Stochastic Control with Distributionally Robust Constraints for Cyber-Physical Systems Vulnerable to Attacks
Nishanth Venkatesh, Aditya Dave, Ioannis Faros, Andreas A. Malikopoulos
TL;DR
The paper tackles robust performance of cyber-physical systems under adversarial attacks by formulating a finite-horizon stochastic control problem with a distributionally robust constraint on the attack-induced penalty.
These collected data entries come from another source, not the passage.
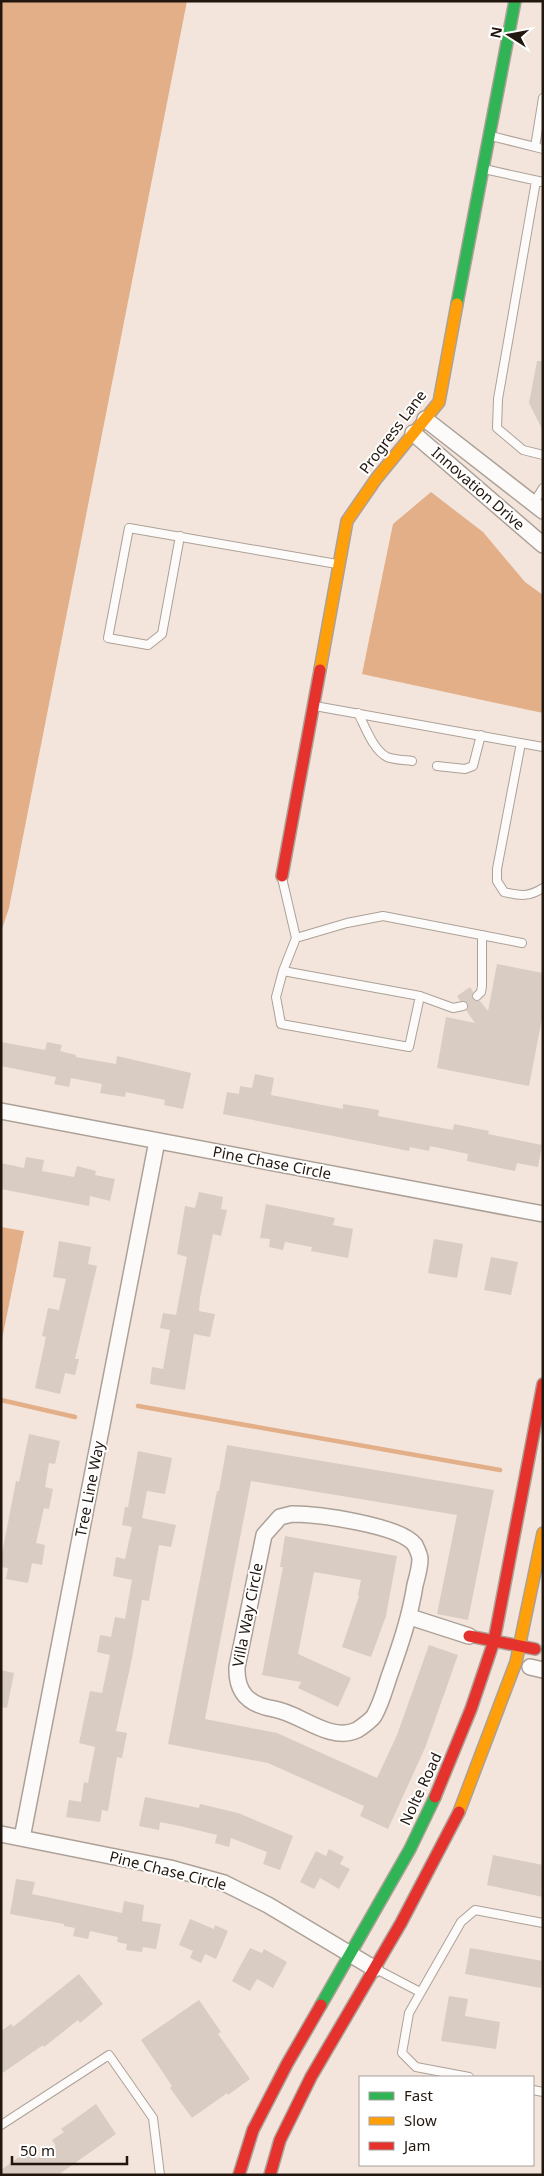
<svg xmlns="http://www.w3.org/2000/svg" width="544" height="2176" viewBox="0 0 544 2176" font-family="'Noto Sans',sans-serif">
<rect width="100%" height="100%" fill="#f3e5db"/>
<!-- water -->
<path fill="#e2af89" d="M1,1H187L9,908L1,932Z
M431,492L483,532L525,582L543,595V713L362,674L393,524Z
M1,1227L24,1231L1,1344Z"/>
<g fill="none" stroke-linecap="round" stroke-linejoin="round">
<!-- stream -->
<path stroke="#e2af89" stroke-width="4.5" d="M1,1400L75,1417
M138,1406L500,1470"/>
</g>
<!-- building -->
<path fill="#d8ccc3" d="M537,361H543V431L529,403Z
M497,964L543,973V1013L529,1086L437,1068L446,1017L475,1023L466,1010L468,1007V1003L460,1001L457,996L470,987L473,992L472,995L473,1000L480,1001L488,1011Z
M1,1042L45,1050L47,1042L62,1045L60,1051L76,1055V1057L116,1064L117,1056L191,1073L183,1109L164,1105L165,1100L126,1092L125,1097L100,1093L102,1084L71,1078L69,1087L54,1084L56,1077L1,1066Z
M255,1074L274,1078L271,1095L343,1109V1104L379,1110L378,1116L453,1130L454,1124L489,1131L488,1134L542,1145L538,1167L517,1163L515,1171L467,1161L468,1154L430,1146L429,1151L410,1147L409,1151L223,1114L227,1092L239,1094L240,1086L252,1088Z
M26,1157L44,1160L42,1171L74,1177L77,1166L96,1171L95,1175L115,1179L110,1201L90,1196L89,1206L1,1189V1163L24,1168Z
M199,1192L223,1197L221,1209L227,1210L221,1236L213,1234L200,1298L199,1311L215,1314L210,1337L194,1334L185,1390L150,1384L152,1367L163,1369L170,1330L160,1328L163,1313L176,1315L180,1294L187,1257L177,1254L185,1206L195,1208Z
M266,1204L335,1218L333,1225L353,1229L348,1258L311,1251L312,1247L285,1242L283,1250L269,1247L270,1239L260,1238Z
M434,1239L463,1244L457,1278L428,1273Z
M59,1241L91,1247L88,1264L97,1266L75,1359H79L75,1375L65,1373L60,1394L35,1388L46,1337L42,1336L48,1308L59,1310L66,1279L53,1277Z
M491,1257L518,1262L511,1295L484,1290Z
M29,1434L60,1441L55,1464L49,1463L45,1487L53,1489L49,1509L44,1508L36,1543L45,1545L42,1565L32,1563L28,1583L6,1579L8,1568L1,1567V1559L16,1481L19,1482Z
M227,1445L494,1490L468,1620L437,1614L457,1515L251,1481L205,1719L277,1733L377,1778L397,1735L429,1645L458,1655L425,1748L388,1829L360,1816L364,1806L268,1763L168,1744L217,1491H219Z
M138,1451L172,1458L165,1494L147,1491L142,1518L176,1525L171,1547L159,1545L149,1601L142,1600L132,1658L116,1731L127,1733L122,1758L117,1757L108,1811L102,1810L100,1822L66,1817L69,1800L81,1802L84,1782L88,1783L95,1747L79,1743L90,1691L102,1693L110,1655L97,1652L100,1635L111,1637L115,1617L125,1619L132,1580L113,1576L116,1557L125,1559L132,1527L122,1525L125,1507H128Z
M285,1536L397,1556L386,1616L371,1657L342,1647L359,1596L358,1595L361,1580L314,1572L298,1654L351,1678L338,1707L298,1688L301,1682L262,1675L283,1567H280Z
M1,1670L14,1673L7,1708L1,1707Z
M145,1797L199,1808L200,1804L238,1813L293,1836L280,1870L263,1864L267,1852L231,1838L229,1847L215,1843L217,1835L180,1826L160,1822L159,1830L139,1826Z
M329,1849L344,1857L340,1864L350,1869L339,1889L320,1878L314,1889L300,1882L316,1851L326,1856Z
M493,1855L543,1865V1897L487,1885Z
M16,1879L35,1882L32,1894L122,1913L124,1901L144,1905L142,1921L161,1924L156,1949L143,1947L142,1952L126,1950L127,1944L117,1942L118,1937L90,1931L88,1939L73,1936L75,1928L64,1926V1924L10,1914Z
M190,1919L214,1929L215,1925L228,1931L216,1959L205,1954L201,1963L190,1958L193,1951L179,1945Z
M250,1948L262,1953L264,1949L287,1962L273,1988L257,1979L250,1991L232,1981Z
M470,1948L543,1961L541,1988L465,1974Z
M79,1974L103,2004L80,2023L78,2020L44,2047L43,2045L1,2074V2031L11,2024L13,2027Z
M449,1996L468,1999L465,2016L500,2022L496,2049L441,2041Z
M199,2000L221,2032L218,2034L250,2079L228,2095L227,2093L192,2118L170,2088L172,2086L141,2040Z
M96,2104L116,2134L58,2175H1V2170L30,2149L37,2159L56,2146L52,2140L64,2132L61,2129Z"/>
<g fill="none" stroke-linecap="round" stroke-linejoin="round">
<!-- lane casing -->
<g stroke="#aca198" stroke-width="10">
<path id="lane" d="M491,136L543,149
M535,147L543,98
M484,169L543,182
M536,181L498,399L497,428L523,450L543,455
M533,504L543,488
M180,536L162,634L148,645L108,638L129,528L337,564
M315,706L543,747
M358,713C365,726 373,750 387,757C395,760 404,760 412,761
M521,743L497,869V881L504,892C520,896 529,897 543,888
M437,766L465,769L473,766L481,735
M282,878L296,938L283,971L276,997L281,1024L409,1047L420,996L283,971
M296,938L347,923L383,916L522,943
M420,996L453,1008L463,1006
M477,996L481,992L482,986V935
M376,1969L420,1992
M469,2077L416,2067L402,2053L409,2013L461,1922L475,1910L543,1923
M533,2090L543,2092
M1,2125L109,2055L153,2118L160,2175"/>
</g>
<!-- street casing -->
<g stroke="#aca198" stroke-width="18">
<path id="street" d="M425,419L543,511
M413,433L543,545
M1,1111L543,1214
M292,1514C317,1514 400,1525 415,1545C417,1549 420,1555 420,1559C420,1568 417,1577 415,1585C410,1617 400,1646 389,1677C385,1689 381,1704 374,1716C371,1720 362,1727 357,1730C330,1743 300,1713 274,1709C249,1705 236,1693 237,1667L264,1535L280,1517Z
M410,1617L469,1636
M530,1667L543,1670
M1,1834L170,1868L224,1883L268,1905L375,1969
M22,1838L157,1141"/>
</g>
<!-- fast casing -->
<g stroke="#aca198" stroke-width="14">
<path id="fast" d="M457,304L515,1
M321,2005L410,1849L435,1797"/>
</g>
<!-- slow casing -->
<g stroke="#aca198" stroke-width="14">
<path id="slow" d="M320,670L347,521L376,479L439,402L457,304
M459,1812L516,1662L543,1533"/>
</g>
<!-- jam casing -->
<g stroke="#aca198" stroke-width="14">
<path id="jam" d="M282,876L320,670
M469,1636L535,1649
M435,1797L471,1709L494,1641L543,1384
M239,2175L253,2130L287,2064L321,2005
M270,2175L280,2140L311,2077L401,1923L459,1812"/>
</g>
<!-- lane -->
<use href="#lane" stroke="#fdfbfa" stroke-width="8"/>
<!-- street -->
<use href="#street" stroke="#fdfbfa" stroke-width="15"/>
<!-- fast -->
<use href="#fast" stroke="#30b455" stroke-width="11"/>
<!-- slow -->
<use href="#slow" stroke="#ff9f0a" stroke-width="11"/>
<!-- jam -->
<use href="#jam" stroke="#e5322d" stroke-width="11"/>
</g>
<g text-anchor="middle" stroke-width="4" stroke-linejoin="round" paint-order="stroke">
<!-- street labels -->
<g font-size="15" fill="#22170f" stroke="#fff">
<text transform="translate(393 432) rotate(-53)" y="5">Progress Lane</text>
<text transform="translate(478 489) rotate(41)" y="5">Innovation Drive</text>
<text transform="translate(272 1163) rotate(11)" y="5">Pine Chase Circle</text>
<text transform="translate(90 1489) rotate(-79)" y="5">Tree Line Way</text>
<text transform="translate(248 1615) rotate(-79)" y="5">Villa Way Circle</text>
<text transform="translate(421 1789) rotate(-65)" y="5">Nolte Road</text>
<text transform="translate(168 1871) rotate(14)" y="5">Pine Chase Circle</text>
</g>
</g>
<!-- border -->
<rect width="544" height="2176" fill="none" stroke="#22170f" stroke-width="5"/>
<!-- legend -->
<rect x="359" y="2076" width="175" height="90" fill="#ffffff" stroke="#a7a29f"/>
<rect x="369" y="2092" width="25" height="8" fill="#30b455" stroke="#a7a29f"/>
<text x="404" y="2101" font-size="15" fill="#22170f">Fast</text>
<rect x="369" y="2117" width="25" height="8" fill="#ff9f0a" stroke="#a7a29f"/>
<text x="404" y="2126" font-size="15" fill="#22170f">Slow</text>
<rect x="369" y="2142" width="25" height="8" fill="#e5322d" stroke="#a7a29f"/>
<text x="404" y="2151" font-size="15" fill="#22170f">Jam</text>
<!-- north arrow -->
<g transform="translate(509 35) rotate(281)" stroke="#ffffff" stroke-width="4" paint-order="stroke">
<path d="M0-4L9 19L0 12L-9 19Z" fill="#22170f"/>
<text y="-8" font-size="14" font-weight="bold" text-anchor="middle" fill="#22170f">N</text>
</g>
<!-- scale -->
<path d="M12 2156v8h115v-8" fill="none" stroke="#22170f" stroke-width="2.5"/>
<text x="20" y="2156" font-size="15" fill="#22170f" stroke="#ffffff" stroke-width="4" paint-order="stroke">50 m</text>
</svg>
It introduces a dynamic programming decomposition that uses penalty-to-go functions and bound functions to guarantee recursive feasibility of the constraint, and provides a DP recurrence for the expanded state $(X_t,L_t)$. A theoretical result ensures the computed policy is optimal and implementable via $u_t^*=g_t^*(x_t,l_t)$ with an optimal bound $\lambda_{t+1}^*$. A numerical reach-avoid example on a grid demonstrates how the distributionally robust approach trades conservativeness for performance, offering a practical method for resilience in CPS under attack.
Abstract
In this paper, we investigate the control of a cyber-physical system (CPS) while accounting for its vulnerability to external attacks. We formulate a constrained stochastic problem with a robust constraint to ensure robust operation against potential attacks. We seek to minimize the expected cost subject to a constraint limiting the worst-case expected damage an attacker can impose on the CPS. We present a dynamic programming decomposition to compute the optimal control strategy in this robust-constrained formulation and prove its recursive feasibility. We also illustrate the utility of our results by applying them to a numerical simulation.